Copy out, character for character, the lines from the one containing "Page size: 1241x1754." through the one containing "text As he talked", including both of those lines.

▶ Supplied material:
---
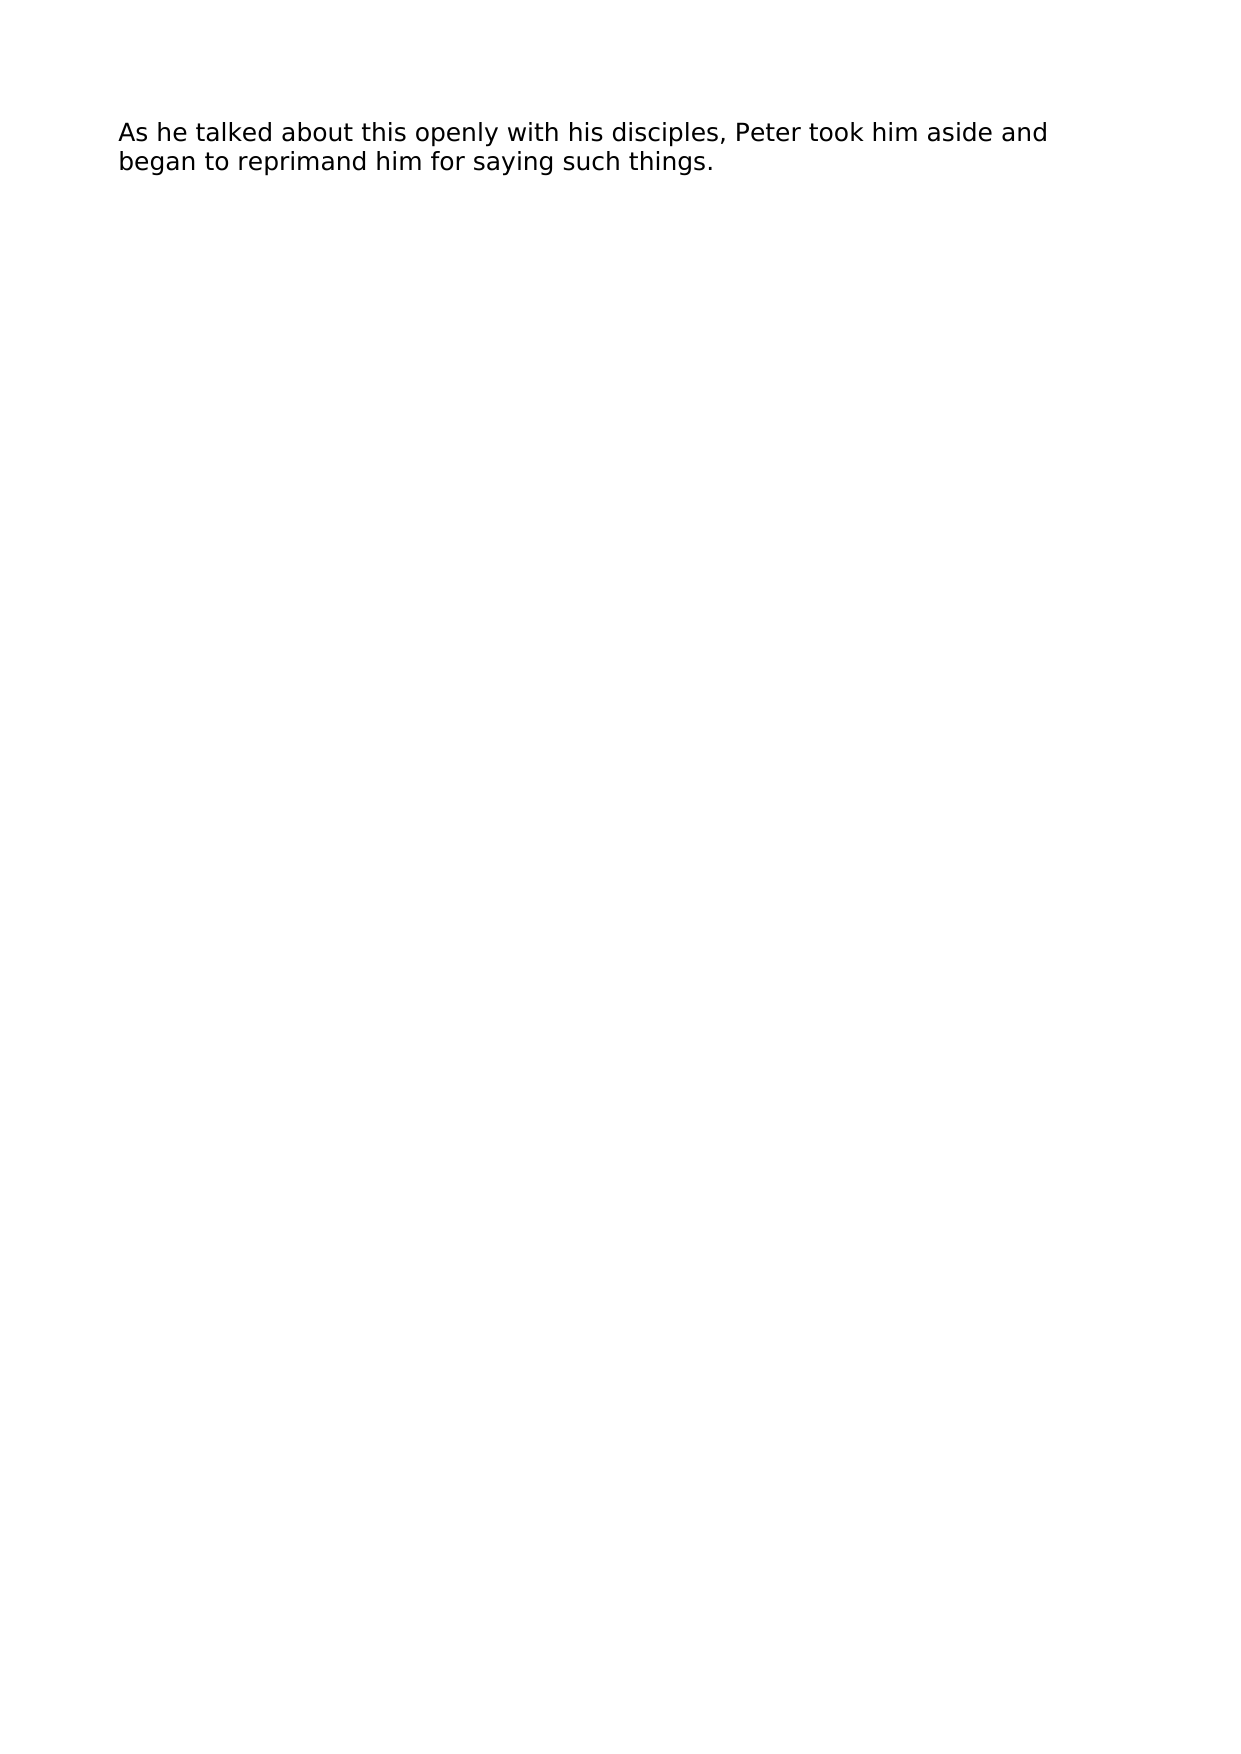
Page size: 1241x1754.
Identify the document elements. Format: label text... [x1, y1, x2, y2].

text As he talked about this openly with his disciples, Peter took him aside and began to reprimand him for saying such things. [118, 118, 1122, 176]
---
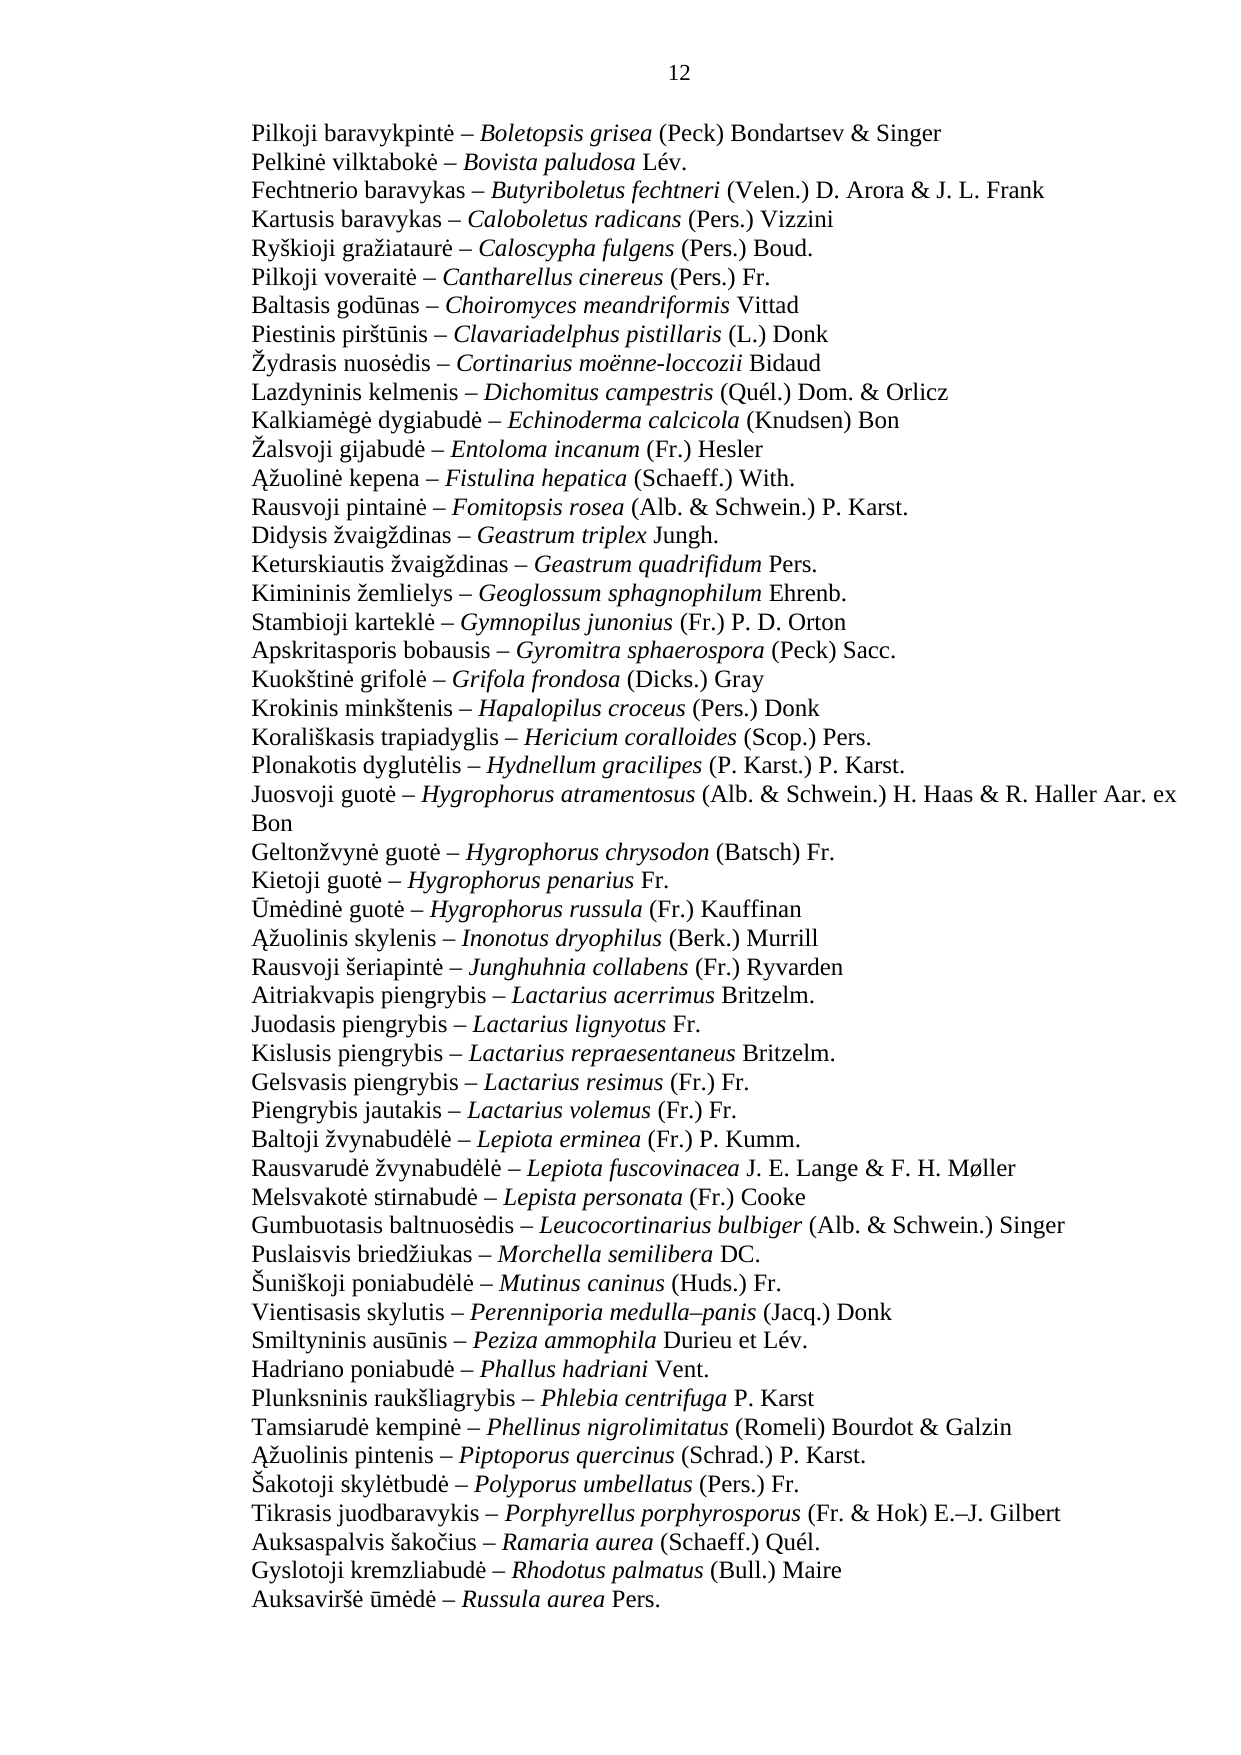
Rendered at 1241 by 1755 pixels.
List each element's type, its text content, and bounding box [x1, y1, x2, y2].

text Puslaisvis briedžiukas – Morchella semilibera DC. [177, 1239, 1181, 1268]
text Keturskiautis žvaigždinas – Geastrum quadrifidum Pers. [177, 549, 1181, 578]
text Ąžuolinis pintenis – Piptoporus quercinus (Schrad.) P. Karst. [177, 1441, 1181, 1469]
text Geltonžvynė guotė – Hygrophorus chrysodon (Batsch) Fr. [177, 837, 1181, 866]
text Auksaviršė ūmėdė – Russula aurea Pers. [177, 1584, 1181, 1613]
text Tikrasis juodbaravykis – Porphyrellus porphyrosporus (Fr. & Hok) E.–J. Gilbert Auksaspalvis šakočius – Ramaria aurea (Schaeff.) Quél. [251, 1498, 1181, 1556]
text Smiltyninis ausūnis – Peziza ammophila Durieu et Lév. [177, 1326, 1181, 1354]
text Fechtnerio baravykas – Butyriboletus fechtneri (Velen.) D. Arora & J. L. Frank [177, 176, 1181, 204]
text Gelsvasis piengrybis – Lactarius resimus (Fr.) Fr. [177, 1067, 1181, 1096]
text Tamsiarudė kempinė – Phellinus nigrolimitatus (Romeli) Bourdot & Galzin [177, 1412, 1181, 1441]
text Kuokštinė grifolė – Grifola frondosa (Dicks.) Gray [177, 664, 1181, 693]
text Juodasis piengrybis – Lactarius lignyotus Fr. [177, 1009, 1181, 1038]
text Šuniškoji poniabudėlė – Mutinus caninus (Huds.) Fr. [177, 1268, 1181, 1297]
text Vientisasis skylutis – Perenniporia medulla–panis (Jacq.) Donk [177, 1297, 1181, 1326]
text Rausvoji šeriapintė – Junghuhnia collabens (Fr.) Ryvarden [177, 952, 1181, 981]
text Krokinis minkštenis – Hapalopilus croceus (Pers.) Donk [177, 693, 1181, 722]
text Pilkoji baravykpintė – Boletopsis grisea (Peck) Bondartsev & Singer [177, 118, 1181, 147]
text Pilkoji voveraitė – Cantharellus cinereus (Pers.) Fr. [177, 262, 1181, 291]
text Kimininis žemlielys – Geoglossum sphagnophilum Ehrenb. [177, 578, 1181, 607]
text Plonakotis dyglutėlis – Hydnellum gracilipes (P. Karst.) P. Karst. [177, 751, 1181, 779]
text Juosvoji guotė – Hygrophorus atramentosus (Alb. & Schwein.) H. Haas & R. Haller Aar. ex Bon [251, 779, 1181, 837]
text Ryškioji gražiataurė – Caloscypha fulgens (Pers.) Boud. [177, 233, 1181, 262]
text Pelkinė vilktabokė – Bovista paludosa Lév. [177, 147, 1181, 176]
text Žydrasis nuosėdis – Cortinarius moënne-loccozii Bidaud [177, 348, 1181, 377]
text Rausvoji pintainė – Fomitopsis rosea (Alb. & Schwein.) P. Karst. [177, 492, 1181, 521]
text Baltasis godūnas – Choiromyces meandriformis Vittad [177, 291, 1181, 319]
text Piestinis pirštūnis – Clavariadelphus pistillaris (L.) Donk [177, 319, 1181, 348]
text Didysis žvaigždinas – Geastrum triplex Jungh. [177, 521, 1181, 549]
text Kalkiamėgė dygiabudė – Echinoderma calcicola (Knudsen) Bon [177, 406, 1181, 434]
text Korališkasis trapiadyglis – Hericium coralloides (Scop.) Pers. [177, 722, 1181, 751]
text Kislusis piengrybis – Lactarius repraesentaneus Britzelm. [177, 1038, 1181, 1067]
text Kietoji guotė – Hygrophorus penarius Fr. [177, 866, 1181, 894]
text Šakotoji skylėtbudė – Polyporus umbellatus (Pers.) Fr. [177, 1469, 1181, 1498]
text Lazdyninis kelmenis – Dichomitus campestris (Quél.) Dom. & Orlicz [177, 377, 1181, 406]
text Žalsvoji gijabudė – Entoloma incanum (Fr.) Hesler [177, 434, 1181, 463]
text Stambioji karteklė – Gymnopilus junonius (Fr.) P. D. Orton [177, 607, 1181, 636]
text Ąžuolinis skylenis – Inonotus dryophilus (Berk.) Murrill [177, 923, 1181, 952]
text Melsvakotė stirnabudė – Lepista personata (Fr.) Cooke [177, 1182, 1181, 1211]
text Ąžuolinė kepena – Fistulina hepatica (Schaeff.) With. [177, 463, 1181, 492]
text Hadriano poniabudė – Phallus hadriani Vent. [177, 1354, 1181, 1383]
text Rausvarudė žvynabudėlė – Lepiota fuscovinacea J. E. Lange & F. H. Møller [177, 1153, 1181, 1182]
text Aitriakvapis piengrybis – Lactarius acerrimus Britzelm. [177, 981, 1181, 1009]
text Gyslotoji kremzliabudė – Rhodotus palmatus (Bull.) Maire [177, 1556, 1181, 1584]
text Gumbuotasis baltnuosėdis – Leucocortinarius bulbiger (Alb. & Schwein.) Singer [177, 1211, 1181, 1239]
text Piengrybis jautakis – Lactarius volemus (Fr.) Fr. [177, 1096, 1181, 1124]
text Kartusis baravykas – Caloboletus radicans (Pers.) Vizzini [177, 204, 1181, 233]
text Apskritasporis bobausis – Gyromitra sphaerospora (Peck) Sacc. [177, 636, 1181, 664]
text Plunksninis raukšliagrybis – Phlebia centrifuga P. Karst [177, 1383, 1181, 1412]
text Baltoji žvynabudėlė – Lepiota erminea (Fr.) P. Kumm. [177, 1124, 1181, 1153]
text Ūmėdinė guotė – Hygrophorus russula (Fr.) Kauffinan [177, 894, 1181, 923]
---
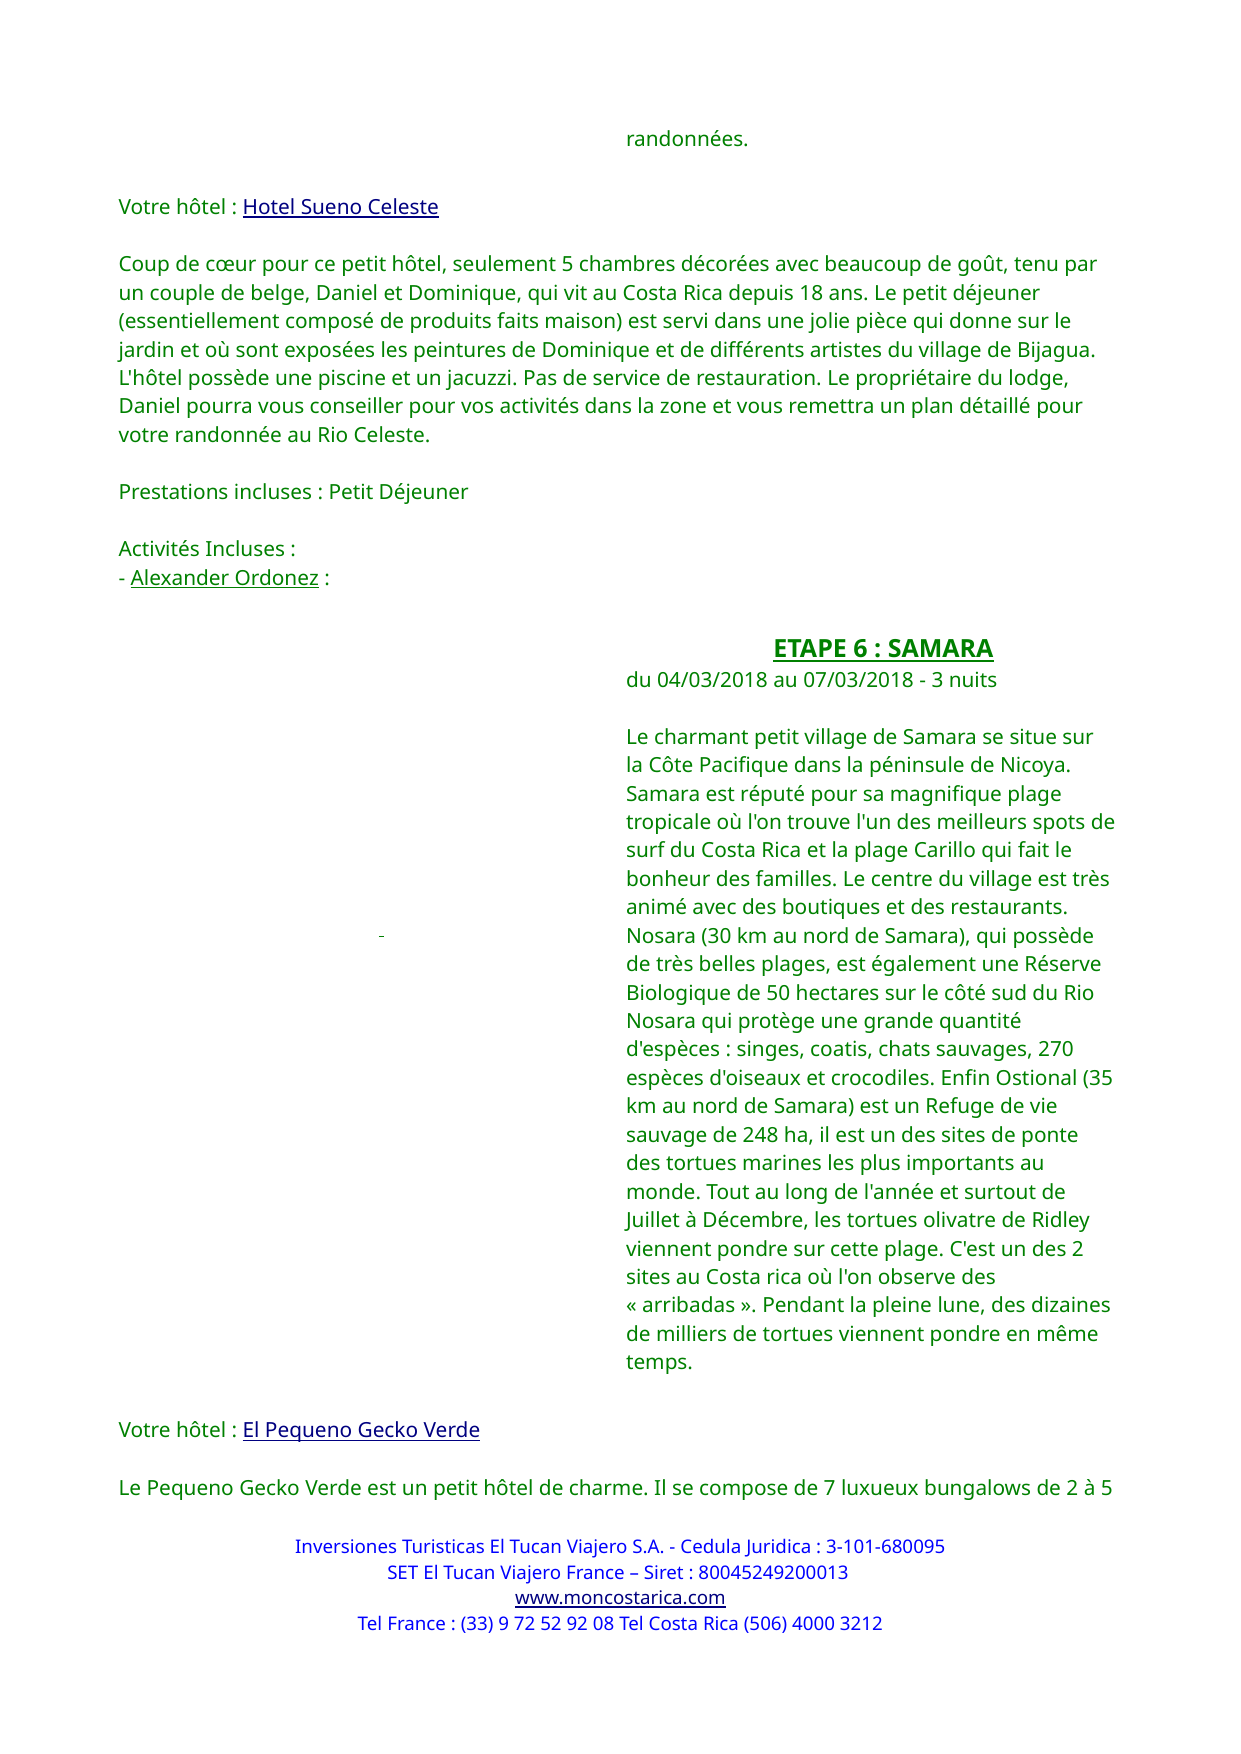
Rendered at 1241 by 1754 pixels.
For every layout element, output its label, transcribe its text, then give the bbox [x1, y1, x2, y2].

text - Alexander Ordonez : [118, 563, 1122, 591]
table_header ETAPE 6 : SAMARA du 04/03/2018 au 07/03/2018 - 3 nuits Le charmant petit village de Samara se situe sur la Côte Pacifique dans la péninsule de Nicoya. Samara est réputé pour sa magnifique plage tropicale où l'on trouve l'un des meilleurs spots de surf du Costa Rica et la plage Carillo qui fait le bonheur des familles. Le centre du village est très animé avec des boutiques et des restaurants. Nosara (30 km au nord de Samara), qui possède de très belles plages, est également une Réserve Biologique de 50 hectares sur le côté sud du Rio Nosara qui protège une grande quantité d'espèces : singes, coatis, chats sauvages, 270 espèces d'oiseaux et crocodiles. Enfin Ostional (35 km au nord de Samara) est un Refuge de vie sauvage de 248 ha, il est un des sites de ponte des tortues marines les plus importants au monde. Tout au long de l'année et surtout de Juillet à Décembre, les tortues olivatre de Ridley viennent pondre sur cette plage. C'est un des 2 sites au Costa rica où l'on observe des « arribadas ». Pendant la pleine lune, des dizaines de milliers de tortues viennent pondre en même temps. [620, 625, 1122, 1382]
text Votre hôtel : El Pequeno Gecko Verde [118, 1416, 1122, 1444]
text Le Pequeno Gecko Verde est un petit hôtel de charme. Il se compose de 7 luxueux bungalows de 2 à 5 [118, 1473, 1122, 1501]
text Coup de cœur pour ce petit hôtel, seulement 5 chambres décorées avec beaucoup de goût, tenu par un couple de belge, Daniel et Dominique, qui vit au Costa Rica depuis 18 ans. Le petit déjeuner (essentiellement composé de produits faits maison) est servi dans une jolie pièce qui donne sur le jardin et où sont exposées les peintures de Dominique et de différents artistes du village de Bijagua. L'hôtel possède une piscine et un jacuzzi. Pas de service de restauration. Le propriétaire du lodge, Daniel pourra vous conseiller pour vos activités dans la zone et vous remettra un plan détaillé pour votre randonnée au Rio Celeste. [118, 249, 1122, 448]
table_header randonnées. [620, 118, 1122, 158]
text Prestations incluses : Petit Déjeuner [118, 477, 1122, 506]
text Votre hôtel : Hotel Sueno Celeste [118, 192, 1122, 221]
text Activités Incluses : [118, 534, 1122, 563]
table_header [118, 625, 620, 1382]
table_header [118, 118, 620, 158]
---
▶ Exercise response:
Page size: 1241x1754.
Identify the document elements. Format: label text... [x1, y1, x2, y2].

text As he talked about this openly with his disciples, Peter took him aside and began to reprimand him for saying such things. [118, 118, 1122, 176]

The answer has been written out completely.